Harvard Athletic Achievements

IRA National Champions … Eastern Sprints Champions … Defeated Yale by 49.8 seconds … Completed the season with an unbeaten 7-0 record … ECAC Boathouse Sports Trophy recipients as “the member program of the ECAC that best demonstrates the conference’s core values.”

Hall of Fame

Remembering Harvard Athletics

When I passed through the gates of Harvard Yard in September of 2000, it was by taxi. I didn’t know a soul east of the Colorado river, let alone in Massachusetts.

But once beyond those gates, passed, in large part, due to the privileges of my upbringing, there was another set of gates that no amount of privilege would help clear: Those of Harry Parker and the Harvard University Boat Club.

With Harry, hard work was paramount. Your parents’ wealth, your high school alma mater, your charm or lack thereof: None of it mattered in Newell boathouse.

It was in Newell that, for the first time in my life, I felt completely at home — a master of my fate to a degree I’d never felt before.

Day after day, week after week, month after month, morning hours spent on the erg next to Wayne Pommen and Will Riffelmacher improved stamina; stadiums climbed next to Justin Bosley and Artour Samsanov seared the lungs; basin shots across from Alex Chastain-Chapman and Malcolm Howard seasoned the hands and body.

The competition for seats was brutal — much more brutal than any race against Yale or Princeton. To this day I still awake some nights fearful, not of losing to UW or Wisconsin, but of failing to make the varsity. Friendships were strained when boats were announced. Yet without exception, we knew that the winners of those seat races won fairly, because the man running those races cared only about making the fastest boat possible.

It is easy to remember our unbeaten run as a long, straight road littered with green lights, but that obscures reality.

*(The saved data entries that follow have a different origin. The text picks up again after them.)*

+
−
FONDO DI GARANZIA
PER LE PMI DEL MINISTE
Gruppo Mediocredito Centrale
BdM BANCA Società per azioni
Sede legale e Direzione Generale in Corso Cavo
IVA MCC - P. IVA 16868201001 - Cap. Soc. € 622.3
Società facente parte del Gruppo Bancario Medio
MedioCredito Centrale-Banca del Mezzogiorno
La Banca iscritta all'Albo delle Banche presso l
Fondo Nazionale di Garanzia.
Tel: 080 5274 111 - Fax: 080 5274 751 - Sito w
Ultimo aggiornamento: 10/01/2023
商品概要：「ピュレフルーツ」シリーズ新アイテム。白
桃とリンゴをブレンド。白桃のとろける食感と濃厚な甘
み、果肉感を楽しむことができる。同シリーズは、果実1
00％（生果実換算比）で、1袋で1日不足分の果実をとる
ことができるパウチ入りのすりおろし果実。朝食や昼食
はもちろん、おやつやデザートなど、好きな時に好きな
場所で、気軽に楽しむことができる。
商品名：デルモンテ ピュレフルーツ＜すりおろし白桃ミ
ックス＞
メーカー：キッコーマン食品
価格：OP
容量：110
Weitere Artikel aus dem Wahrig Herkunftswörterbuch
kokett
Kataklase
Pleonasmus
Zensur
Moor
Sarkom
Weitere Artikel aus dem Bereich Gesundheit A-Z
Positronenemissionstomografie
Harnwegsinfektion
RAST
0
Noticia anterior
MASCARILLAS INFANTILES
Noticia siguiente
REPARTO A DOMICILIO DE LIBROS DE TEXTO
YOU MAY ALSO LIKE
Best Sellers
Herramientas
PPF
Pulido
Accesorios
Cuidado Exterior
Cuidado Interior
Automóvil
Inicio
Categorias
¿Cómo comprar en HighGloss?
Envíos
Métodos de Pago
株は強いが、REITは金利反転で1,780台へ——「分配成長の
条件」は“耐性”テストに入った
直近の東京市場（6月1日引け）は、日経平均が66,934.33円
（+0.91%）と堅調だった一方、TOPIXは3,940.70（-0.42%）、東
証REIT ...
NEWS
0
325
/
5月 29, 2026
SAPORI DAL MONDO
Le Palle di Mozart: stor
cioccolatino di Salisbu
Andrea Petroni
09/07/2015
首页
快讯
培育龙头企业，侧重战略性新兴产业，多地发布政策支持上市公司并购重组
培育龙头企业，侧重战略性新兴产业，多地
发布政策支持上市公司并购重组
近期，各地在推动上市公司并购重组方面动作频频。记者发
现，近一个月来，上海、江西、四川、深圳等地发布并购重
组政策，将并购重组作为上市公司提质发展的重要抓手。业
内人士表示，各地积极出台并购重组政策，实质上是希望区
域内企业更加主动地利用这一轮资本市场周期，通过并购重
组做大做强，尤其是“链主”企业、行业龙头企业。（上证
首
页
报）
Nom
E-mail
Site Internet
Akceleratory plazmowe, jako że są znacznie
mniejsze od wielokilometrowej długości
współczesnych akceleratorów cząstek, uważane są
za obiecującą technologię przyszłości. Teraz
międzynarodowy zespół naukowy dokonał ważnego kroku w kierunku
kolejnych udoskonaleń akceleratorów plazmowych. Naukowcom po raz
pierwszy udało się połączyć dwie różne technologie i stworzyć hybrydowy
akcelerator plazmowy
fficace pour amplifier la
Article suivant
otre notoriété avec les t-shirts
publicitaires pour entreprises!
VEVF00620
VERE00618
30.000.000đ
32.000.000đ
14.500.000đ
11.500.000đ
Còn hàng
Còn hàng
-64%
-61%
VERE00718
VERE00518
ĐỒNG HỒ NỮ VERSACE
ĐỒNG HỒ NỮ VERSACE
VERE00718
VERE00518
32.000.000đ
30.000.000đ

For each win there were, collectively, thousands of hours of monotonous mornings, early bedtimes (for some of us), and mountains of self-doubt. For each boat made, there were friends of ours facing extreme disappointment. And for every exceptional practice session, there was another where we knew that we hadn’t lived up to Harry’s standards – a fate worse than losing.

But, of course, there were many green lights. I remember the first one well: A win against Northeastern, on a calm Saturday evening in April 2003, by what was then an unbelievable 11-second margin.

After we crossed the line, I looked down at my hands, then up at Jesse Oberst, thinking, “What just happened?”

The answer: Hard work, and nothing more.